## Exercise:
Everything in the records except the pictures must be copied out exactly.

+--

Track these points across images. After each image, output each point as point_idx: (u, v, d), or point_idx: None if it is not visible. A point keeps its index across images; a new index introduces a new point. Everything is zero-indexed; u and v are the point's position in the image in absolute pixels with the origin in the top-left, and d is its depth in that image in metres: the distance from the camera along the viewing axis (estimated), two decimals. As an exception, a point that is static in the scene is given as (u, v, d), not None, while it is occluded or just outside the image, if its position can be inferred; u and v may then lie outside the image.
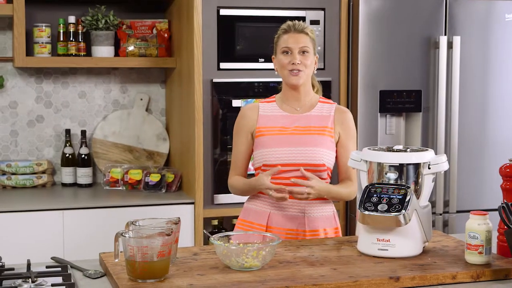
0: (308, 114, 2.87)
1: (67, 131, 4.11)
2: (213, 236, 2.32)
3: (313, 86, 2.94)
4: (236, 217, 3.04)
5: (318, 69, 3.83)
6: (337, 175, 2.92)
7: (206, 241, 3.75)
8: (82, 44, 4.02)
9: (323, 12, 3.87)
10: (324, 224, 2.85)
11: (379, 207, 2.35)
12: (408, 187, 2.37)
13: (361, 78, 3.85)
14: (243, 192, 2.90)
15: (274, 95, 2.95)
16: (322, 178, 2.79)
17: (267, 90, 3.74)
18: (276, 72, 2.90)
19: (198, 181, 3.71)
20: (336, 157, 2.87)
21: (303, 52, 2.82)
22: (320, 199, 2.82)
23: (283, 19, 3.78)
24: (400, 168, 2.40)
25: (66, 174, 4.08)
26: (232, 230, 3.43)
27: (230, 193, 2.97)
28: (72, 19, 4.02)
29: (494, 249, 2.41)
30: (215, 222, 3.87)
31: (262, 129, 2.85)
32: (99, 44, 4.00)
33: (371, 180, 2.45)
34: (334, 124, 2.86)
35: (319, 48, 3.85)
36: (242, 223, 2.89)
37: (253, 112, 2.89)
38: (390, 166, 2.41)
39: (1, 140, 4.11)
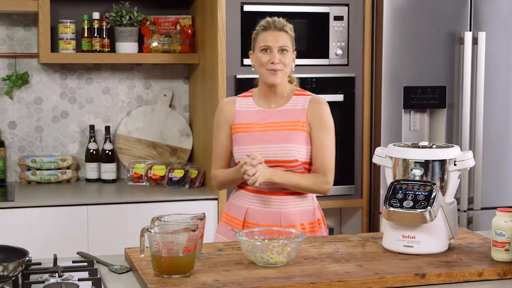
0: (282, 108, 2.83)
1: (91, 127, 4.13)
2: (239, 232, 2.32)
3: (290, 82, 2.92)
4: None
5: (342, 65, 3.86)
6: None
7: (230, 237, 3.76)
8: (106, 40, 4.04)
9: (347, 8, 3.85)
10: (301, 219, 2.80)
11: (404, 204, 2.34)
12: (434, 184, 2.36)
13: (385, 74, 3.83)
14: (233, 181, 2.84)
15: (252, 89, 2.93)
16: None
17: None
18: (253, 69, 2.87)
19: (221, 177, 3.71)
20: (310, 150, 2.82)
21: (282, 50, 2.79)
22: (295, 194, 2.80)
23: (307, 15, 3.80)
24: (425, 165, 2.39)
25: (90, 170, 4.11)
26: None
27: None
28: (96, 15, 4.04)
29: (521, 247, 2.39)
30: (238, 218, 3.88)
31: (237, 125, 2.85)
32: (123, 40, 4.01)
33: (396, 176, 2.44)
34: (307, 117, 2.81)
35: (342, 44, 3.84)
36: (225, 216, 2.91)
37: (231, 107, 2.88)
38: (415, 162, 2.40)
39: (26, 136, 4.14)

+--

## Expected output:
Track these points across images. After each image, output each point as point_idx: (u, v, d), or point_idx: None if it is not visible. A point keeps its index across images; a new index introduces a new point. Everything is zero-indexed; u and v are the point's position in the image in absolute pixels with the origin in the top-left, and d is its depth in that image in metres: the distance from the camera along the viewing axis (estimated), two decimals. As an exception, a point that is static in the scene is given as (u, v, d), not None, while it is occluded or just outside the image, if its position can be inferred; u and v may then lie outside the image.
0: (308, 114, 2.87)
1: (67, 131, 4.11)
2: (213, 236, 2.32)
3: (313, 86, 2.94)
4: (236, 217, 3.04)
5: (318, 69, 3.83)
6: (337, 175, 2.92)
7: (206, 241, 3.75)
8: (82, 44, 4.02)
9: (323, 12, 3.87)
10: (324, 224, 2.85)
11: (379, 207, 2.35)
12: (408, 187, 2.37)
13: (361, 78, 3.85)
14: (243, 192, 2.90)
15: (274, 95, 2.95)
16: (322, 178, 2.79)
17: (267, 90, 3.74)
18: (276, 72, 2.90)
19: (198, 181, 3.71)
20: (336, 157, 2.87)
21: (303, 52, 2.82)
22: (320, 199, 2.82)
23: (283, 19, 3.78)
24: (400, 168, 2.40)
25: (66, 174, 4.08)
26: (232, 230, 3.43)
27: (230, 193, 2.97)
28: (72, 19, 4.02)
29: (494, 249, 2.41)
30: (215, 222, 3.87)
31: (262, 129, 2.85)
32: (99, 44, 4.00)
33: (371, 180, 2.45)
34: (334, 124, 2.86)
35: (319, 48, 3.85)
36: (242, 223, 2.89)
37: (253, 112, 2.89)
38: (390, 166, 2.41)
39: (1, 140, 4.11)
0: (282, 108, 2.83)
1: (91, 127, 4.13)
2: (239, 232, 2.32)
3: (290, 82, 2.92)
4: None
5: (342, 65, 3.86)
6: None
7: (230, 237, 3.76)
8: (106, 40, 4.04)
9: (347, 8, 3.85)
10: (301, 219, 2.80)
11: (404, 204, 2.34)
12: (434, 184, 2.36)
13: (385, 74, 3.83)
14: (233, 181, 2.84)
15: (252, 89, 2.93)
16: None
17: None
18: (253, 69, 2.87)
19: (221, 177, 3.71)
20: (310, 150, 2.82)
21: (282, 50, 2.79)
22: (295, 194, 2.80)
23: (307, 15, 3.80)
24: (425, 165, 2.39)
25: (90, 170, 4.11)
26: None
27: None
28: (96, 15, 4.04)
29: (521, 247, 2.39)
30: (238, 218, 3.88)
31: (237, 125, 2.85)
32: (123, 40, 4.01)
33: (396, 176, 2.44)
34: (307, 117, 2.81)
35: (342, 44, 3.84)
36: (225, 216, 2.91)
37: (231, 107, 2.88)
38: (415, 162, 2.40)
39: (26, 136, 4.14)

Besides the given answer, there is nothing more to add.